On January 6, one premise in Marion County, Florida was placed under quarantine for strangles after PCR results returned positive. Clinical signs began January 2 and no equids have left the facility since clinical signs began. This is the first case for Marion County and Florida in 2017.

Beautiful horses
Horses
Public domain image/Dusan Bicanski

Strangles poses no risk to humans, but is highly contagious and common among horses.  Strangles is caused by infection with Streptococcus equi subspecies equi.

Symptoms include fever, diminished appetite, nasal discharge (that begins clear and turns purulent) and enlarged submandibular lymph nodes that can become abscessed.  It is in the obstructed breathing caused by enlarged lymph nodes and in rare cases death by suffocation that the disease received its name.  In most cases, infection with S. equi self-resolves, but this disease has a death rate of about ten percent, usually from complications involving spread beyond the head and neck, including pneumonia.

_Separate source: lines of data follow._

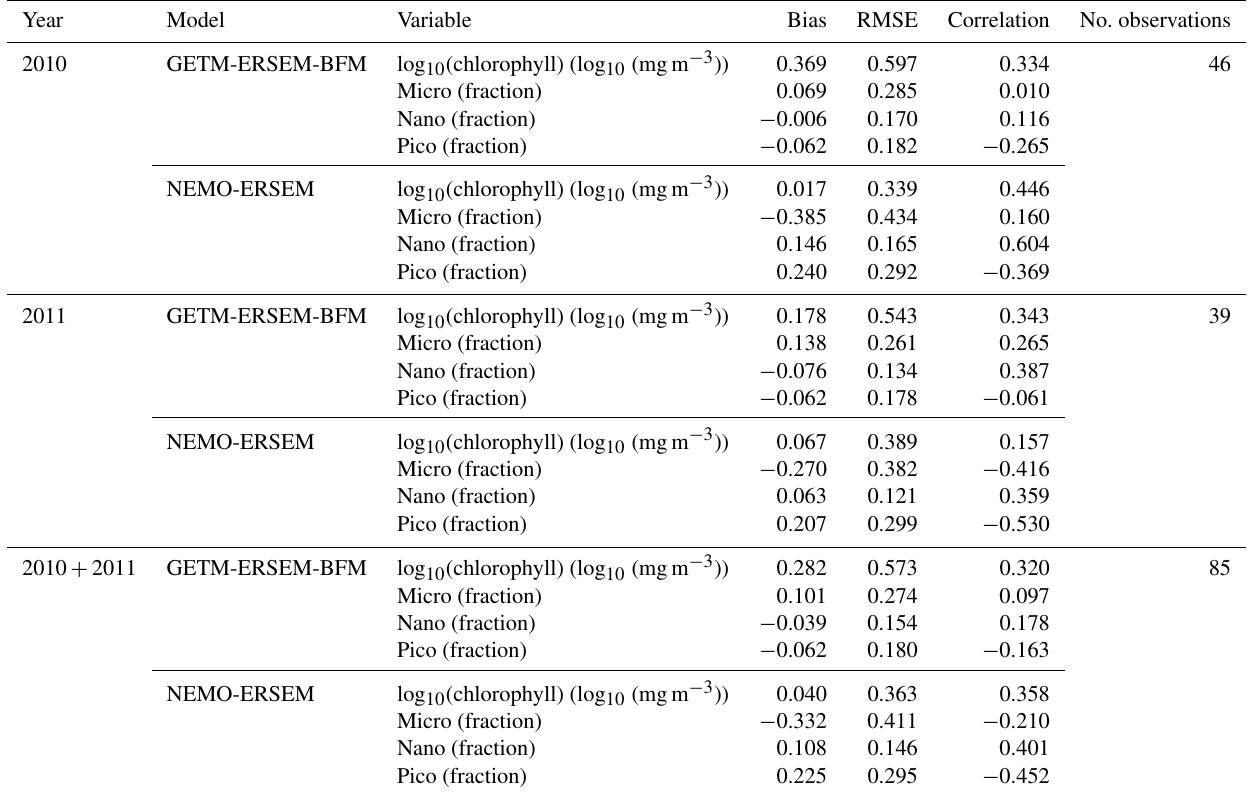
Table 3. Statistical comparison of log 10 (chlorophyll) and phytoplankton size classes against IBTS observations.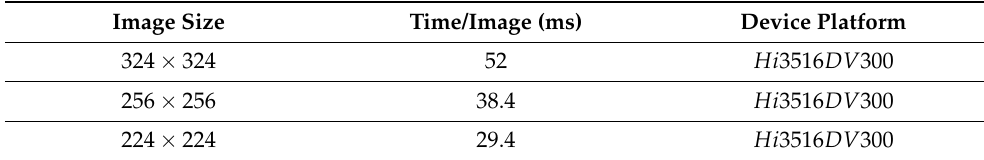
Table 8. Computation Time for Different Image Sizes.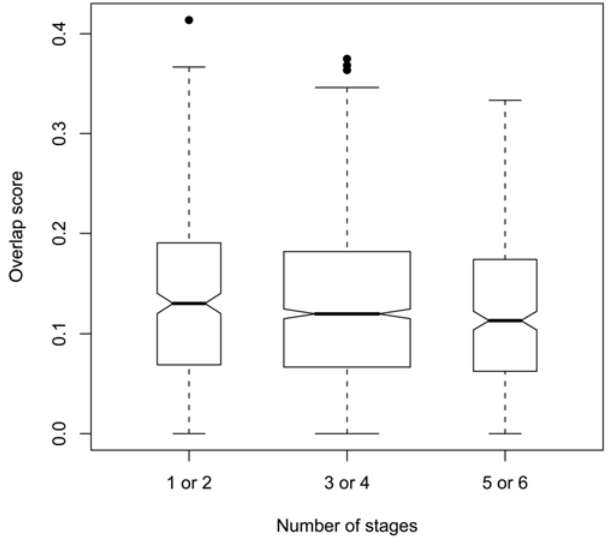
Figure 2. Motif overlap scores of genes present in particular numbers of P.falciparum expression stages. The distribution of P. falciparum - P. vivax motif overlap scores for genes present in 1 or 2, 3 or 4, and 5 or 6 stages suggests that genes present in fewer stages have more conserved upstream regions (more constrained upstream regions) than more broadly-expressed genes. Genes present in 1 or 2 stages have higher overlap scores than those present in 3 or 4 stages (Kolmogorov-Smirnov p-value : 0.036) and those present in 5 or 6 stages (Kolmogorov-Smirnov p-value : 0.013). The width of each box is proportional to the square root of the number of genes each box represents - 1 or 2 stages: 357 genes; 3 or 4 stages: 1411 genes; 5 or 6 stages: 354 genes. The upper edge of each box demarcates the overlap score at the 75 th percentile for genes present in a particular number of stages and the lower edge demarcates the overlap score at the 25 th percentile. The notch in each box occurs at the median overlap score. The lower whisker extends from overlap score at 25 th percentile to 0 and the upper whisker extends from the score at the 75 th percentile to the sum of the score at the 75 th percentile and 1.5 *(score at 75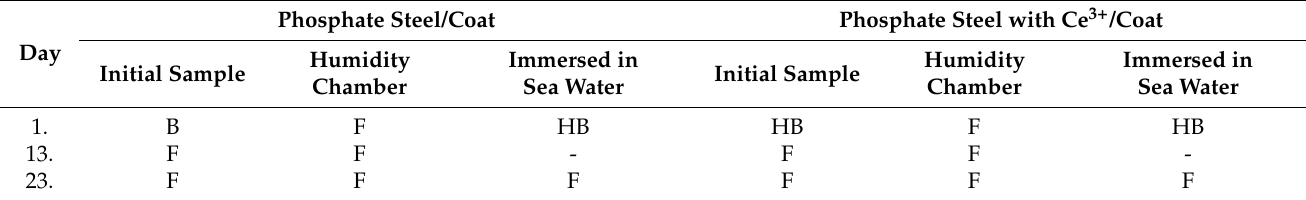
Table 9. Hardness value for medium-hard coatings exposed to different corrosion conditions.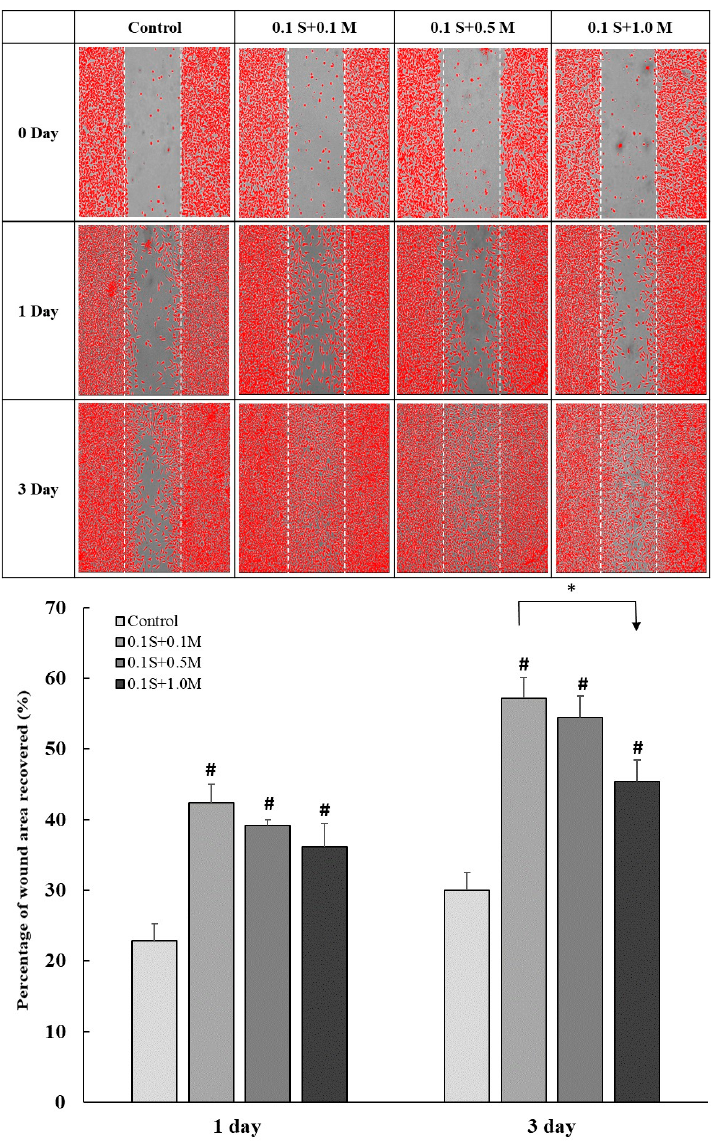
Figure 7. Wound healing rate of the sericin and MSM blends according to an in vitro scratch assay using L929 fibroblast (Upper: Image. Lower: Quantitative Analysis). Cells were treated with 1.0 (0.1S + 0.1M), 5.0 (0.1S + 0.5M), and 10.0 (0.1S + 1.0M) mg/mL MSM at 1.0 mg/mL sericin. All values are presented as the mean ± standard deviation (n = 3). # p < 0.05 vs. CON. * p < 0.05.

Transmission occurs by direct contact between animals and via fomites or water sources.  Treatment can include chemotherapy with antibiotics if initiated in the very early stage of the disease or as post-exposure prophylaxis; otherwise, initiation of antibiotic treatment is not recommended due to evidence that it can prolong infection or inhibit formation of post-infection immunity.  As about twenty percent of cases become asymptomatic nasal carriers, vaccination is the considered the best method of control.